From 3e3d87a068019fd66625ef4f1686f0ad616f7ab5 Mon Sep 17 00:00:00 2001
From: Ines Montani <ines@ines.io>
Date: Thu, 24 Jun 2021 12:37:55 +1000
Subject: [PATCH 4/4] Update maintainer info [ci skip]

---
 CONTRIBUTING.md |  6 +-----
 README.md       | 10 +++++-----
 2 files changed, 6 insertions(+), 10 deletions(-)

diff --git a/CONTRIBUTING.md b/CONTRIBUTING.md
index 072981270..682e5134c 100644
--- a/CONTRIBUTING.md
+++ b/CONTRIBUTING.md
@@ -2,11 +2,7 @@
 
 # Contribute to spaCy
 
-Thanks for your interest in contributing to spaCy 🎉 The project is maintained
-by **[@honnibal](https://github.com/honnibal)**,
-**[@ines](https://github.com/ines)**, **[@svlandeg](https://github.com/svlandeg)** and
-**[@adrianeboyd](https://github.com/adrianeboyd)**,
-and we'll do our best to help you get started. This page will give you a quick
+Thanks for your interest in contributing to spaCy 🎉 This page will give you a quick
 overview of how things are organized and most importantly, how to get involved.
 
 ## Table of contents
diff --git a/README.md b/README.md
index 3bc7ba0f1..61d5449a4 100644
--- a/README.md
+++ b/README.md
@@ -61,11 +61,11 @@ open-source software, released under the MIT license.
 ## 💬 Where to ask questions
 
 The spaCy project is maintained by **[@honnibal](https://github.com/honnibal)**,
-**[@ines](https://github.com/ines)**, **[@svlandeg](https://github.com/svlandeg)** and
-**[@adrianeboyd](https://github.com/adrianeboyd)**. Please understand that we won't
-be able to provide individual support via email. We also believe that help is
-much more valuable if it's shared publicly, so that more people can benefit from
-it.
+**[@ines](https://github.com/ines)**, **[@svlandeg](https://github.com/svlandeg)**,
+**[@adrianeboyd](https://github.com/adrianeboyd)** and **[@polm](https://github.com/polm)**.

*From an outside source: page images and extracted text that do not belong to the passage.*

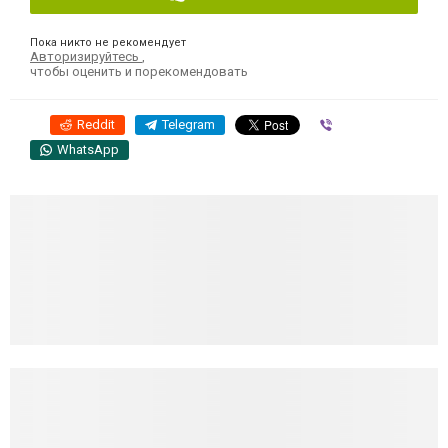
Пока никто не рекомендует
Авторизируйтесь
,
чтобы оценить и порекомендовать
Reddit
Telegram
Viber
WhatsApp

+Please understand that we won't be able to provide individual support via email.
+We also believe that help is much more valuable if it's shared publicly, so that
+more people can benefit from it.
 
 | Type                            | Platforms                               |
 | ------------------------------- | --------------------------------------- |